Board, administration hashing out plans for a new Perham High School building
The Perham-Dent School Board and administration met last week for their second work session to discuss the district's future building projects. Discussion leading up to and at the Dec. 2 meeting has been based on an apparent consensus to move for...
The Perham-Dent School Board and administration met last week for their second work session to discuss the district’s future building projects.
Discussion leading up to and at the Dec. 2 meeting has been based on an apparent consensus to move forward with planning for and building a new high school in Perham, along with other construction such as an expansion at Heart of the Lakes Elementary School.
Projects were suggested in an October report by a community task force, following several meetings and much research. The school board has not yet voted or taken official action on any suggestion.
Preparations are being made for the possibility of a school bond referendum election in the spring or early summer. The referendum would determine public interest in funding a new high school. Depending on the targeted election date, official notice of the district’s plans could be due as early as February.
Several members of the administration brought up a question they said they had been asked by others: Would it be possible to put a new high school on the site of the current football field and move the field to near the middle school, so the Perham Area Community Center could still be used?
Previous discussion had mostly centered on building a new facility on about 24 acres of land owned by the district near Coney Street and Prairie Wind Middles School.
“I think… the discussion on that whole issue goes back to whether we gain more value in having the connection directly to the PACC, or having our buildings connected together for sharing operational resources long-term,” said board member Jim Rieber. “That’s really the trade-off you look at by moving. What’s the long-term better value for the district as a whole?”
“The other thing, too, is if you relocate the football field, how many hundreds of thousands of dollars are you adding to the (project) cost,” added board member Myron Roe. “It’s pretty spendy to do that.”

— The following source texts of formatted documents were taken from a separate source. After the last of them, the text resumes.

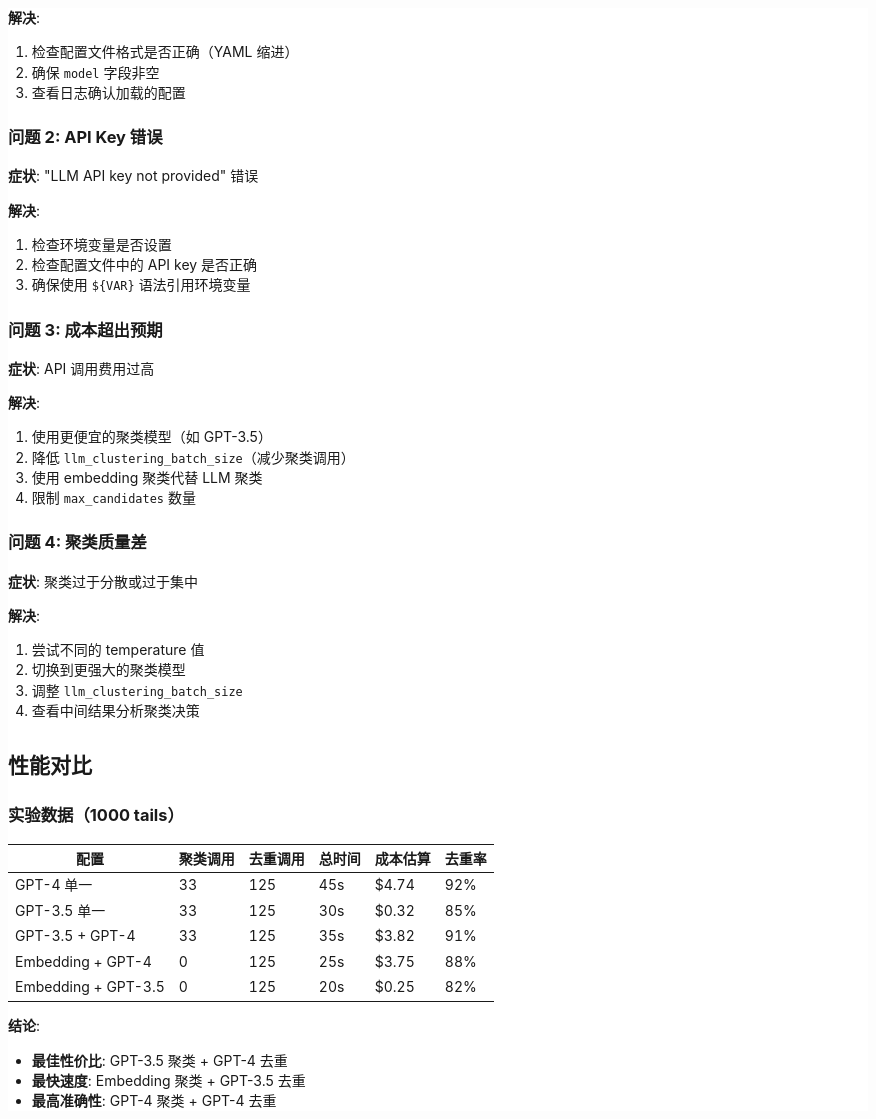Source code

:**解决**:
1. 检查配置文件格式是否正确（YAML 缩进）
2. 确保 `model` 字段非空
3. 查看日志确认加载的配置

### 问题 2: API Key 错误

**症状**: "LLM API key not provided" 错误

**解决**:
1. 检查环境变量是否设置
2. 检查配置文件中的 API key 是否正确
3. 确保使用 `${VAR}` 语法引用环境变量

### 问题 3: 成本超出预期

**症状**: API 调用费用过高

**解决**:
1. 使用更便宜的聚类模型（如 GPT-3.5）
2. 降低 `llm_clustering_batch_size`（减少聚类调用）
3. 使用 embedding 聚类代替 LLM 聚类
4. 限制 `max_candidates` 数量

### 问题 4: 聚类质量差

**症状**: 聚类过于分散或过于集中

**解决**:
1. 尝试不同的 temperature 值
2. 切换到更强大的聚类模型
3. 调整 `llm_clustering_batch_size`
4. 查看中间结果分析聚类决策

## 性能对比

### 实验数据（1000 tails）

| 配置 | 聚类调用 | 去重调用 | 总时间 | 成本估算 | 去重率 |
|------|---------|---------|--------|----------|--------|
| GPT-4 单一 | 33 | 125 | 45s | $4.74 | 92% |
| GPT-3.5 单一 | 33 | 125 | 30s | $0.32 | 85% |
| GPT-3.5 + GPT-4 | 33 | 125 | 35s | $3.82 | 91% |
| Embedding + GPT-4 | 0 | 125 | 25s | $3.75 | 88% |
| Embedding + GPT-3.5 | 0 | 125 | 20s | $0.25 | 82% |

**结论**:
- **最佳性价比**: GPT-3.5 聚类 + GPT-4 去重
- **最快速度**: Embedding 聚类 + GPT-3.5 去重
- **最高准确性**: GPT-4 聚类 + GPT-4 去重
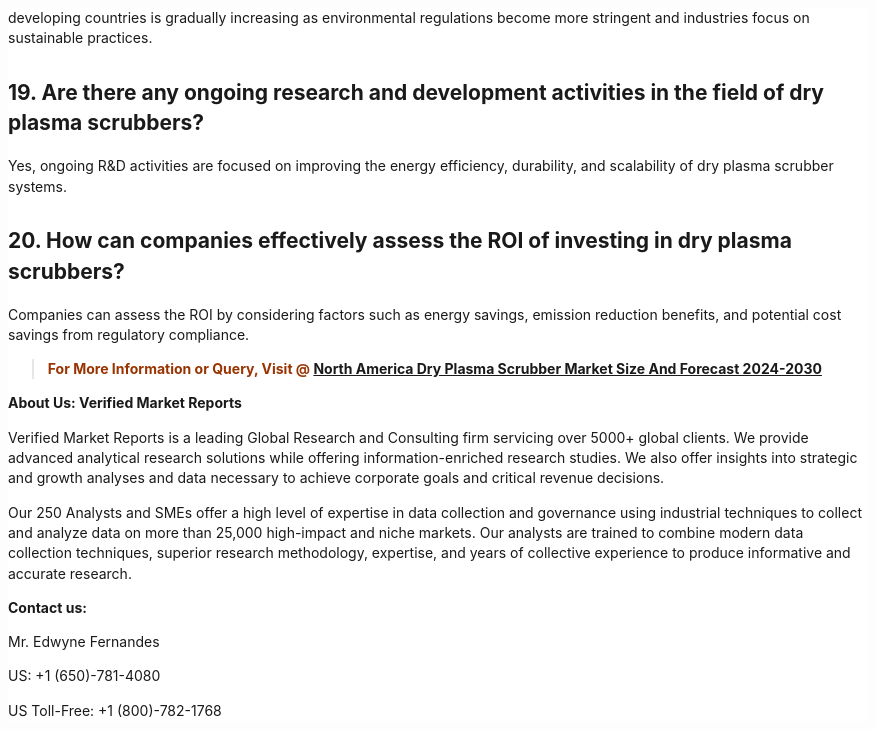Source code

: developing countries is gradually increasing as environmental regulations become more stringent and industries focus on sustainable practices.</p><h2>19. Are there any ongoing research and development activities in the field of dry plasma scrubbers?</div><div></h2><p>Yes, ongoing R&D activities are focused on improving the energy efficiency, durability, and scalability of dry plasma scrubber systems.</p><h2>20. How can companies effectively assess the ROI of investing in dry plasma scrubbers?</div><div></h2><p>Companies can assess the ROI by considering factors such as energy savings, emission reduction benefits, and potential cost savings from regulatory compliance.</p></body></html></p><blockquote><p><span style="color: #993300;"><strong>For More Information or Query, Visit @ <a href="https://www.verifiedmarketreports.com/product/dry-plasma-scrubber-market/">North America Dry Plasma Scrubber Market Size And Forecast 2024-2030</a></strong></span></p></blockquote><p><strong>About Us: Verified Market Reports</strong></p><p>Verified Market Reports is a leading Global Research and Consulting firm servicing over 5000+ global clients. We provide advanced analytical research solutions while offering information-enriched research studies. We also offer insights into strategic and growth analyses and data necessary to achieve corporate goals and critical revenue decisions.</p><p>Our 250 Analysts and SMEs offer a high level of expertise in data collection and governance using industrial techniques to collect and analyze data on more than 25,000 high-impact and niche markets. Our analysts are trained to combine modern data collection techniques, superior research methodology, expertise, and years of collective experience to produce informative and accurate research.</p><p><strong>Contact us:</strong></p><p>Mr. Edwyne Fernandes</p><p>US: +1 (650)-781-4080</p><p>US Toll-Free: +1 (800)-782-1768</p>
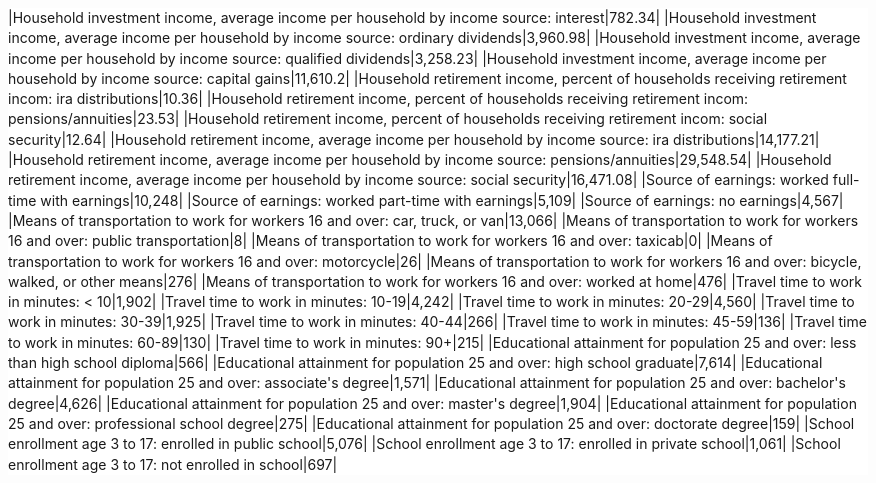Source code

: |Household investment income, average income per household by income source: interest|782.34|
|Household investment income, average income per household by income source: ordinary dividends|3,960.98|
|Household investment income, average income per household by income source: qualified dividends|3,258.23|
|Household investment income, average income per household by income source: capital gains|11,610.2|
|Household retirement income, percent of households receiving retirement incom: ira distributions|10.36|
|Household retirement income, percent of households receiving retirement incom: pensions/annuities|23.53|
|Household retirement income, percent of households receiving retirement incom: social security|12.64|
|Household retirement income, average income per household by income source: ira distributions|14,177.21|
|Household retirement income, average income per household by income source: pensions/annuities|29,548.54|
|Household retirement income, average income per household by income source: social security|16,471.08|
|Source of earnings: worked full-time with earnings|10,248|
|Source of earnings: worked part-time with earnings|5,109|
|Source of earnings: no earnings|4,567|
|Means of transportation to work for workers 16 and over: car, truck, or van|13,066|
|Means of transportation to work for workers 16 and over: public transportation|8|
|Means of transportation to work for workers 16 and over: taxicab|0|
|Means of transportation to work for workers 16 and over: motorcycle|26|
|Means of transportation to work for workers 16 and over: bicycle, walked, or other means|276|
|Means of transportation to work for workers 16 and over: worked at home|476|
|Travel time to work in minutes: < 10|1,902|
|Travel time to work in minutes: 10-19|4,242|
|Travel time to work in minutes: 20-29|4,560|
|Travel time to work in minutes: 30-39|1,925|
|Travel time to work in minutes: 40-44|266|
|Travel time to work in minutes: 45-59|136|
|Travel time to work in minutes: 60-89|130|
|Travel time to work in minutes: 90+|215|
|Educational attainment for population 25 and over: less than high school diploma|566|
|Educational attainment for population 25 and over: high school graduate|7,614|
|Educational attainment for population 25 and over: associate's degree|1,571|
|Educational attainment for population 25 and over: bachelor's degree|4,626|
|Educational attainment for population 25 and over: master's degree|1,904|
|Educational attainment for population 25 and over: professional school degree|275|
|Educational attainment for population 25 and over: doctorate degree|159|
|School enrollment age 3 to 17: enrolled in public school|5,076|
|School enrollment age 3 to 17: enrolled in private school|1,061|
|School enrollment age 3 to 17: not enrolled in school|697|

Activities Director Erin Anderson and incoming board member Arnie Thompson each pointed out that the track, tennis courts and other additional fields and facilities would also need to be moved or replaced in such a scenario.
Board member Vince Pankonin said, 10 years ago, when he was mayor, the city got an estimate for the cost of a new baseball field, complete with a “meager grandstand, compared to what we have” and lighting. At that time, said Pankonin, it would have cost $600,000 for the one field.
Space and costs
Pat Overom, of ICS Consulting Inc., explained in more detail some of the math and planning used in refining a high school construction plan cost estimate. He said the cost of construction for such projects is “all over the place” and has been “a moving target for the last year and a half or so.”
Perham-Dent’s tentative plan assumes a new 600-seat auditorium and gymnasium would be part of the project, along with shop areas, core space for a student body of 650 and classrooms for around 525 students.
The plan is based on an assumed cost of $220 per square foot, if work began in a year, with a preliminary 154,488-square-foot space.
All of that adds up to almost $34 million. When additional design, testing and other expenses for the project are considered, the price could be around $40.5 million.
“It’s not a Cadillac by any means, and it’s not a Yugo,” Overom said of the plan outline. “A very efficient, practical and functional, durable facility is what’s being represented.”
Board member Sue Huebsch wondered whether the plan might be too big, based on current and projected enrollment, and if the square footage could be reduced.
In order to better judge how much space will be needed, the board asked Overom to assume spaces such as choir and band rooms would be shared to maximize use and efficiency and reduce redundancy.
Another possible way to reduce high school space would be to update the teacher-classroom relationship, moving to a college-like setup, where some teachers would have an office workspace and not their own classroom. This setup could reduce the number of classrooms needed and increase their utilization.
Capital projects impact
The group also discussed how work covered by the current capital projects referendum could be affected by new construction in the near future.
Some projects, such as work on roofs, heating and cooling systems and more, are mentioned on both lists. The district might opt to eventually under-collect on the capital referendum, or the construction plan could be altered to reflect work that has been or will soon be done. A definite answer about what the district could do was not determined.
The school board will meet again for its regular meeting at 5 p.m. on Wednesday, Dec. 17, in the high school student union. The annual Truth in Taxation hearing will begin at 6 p.m.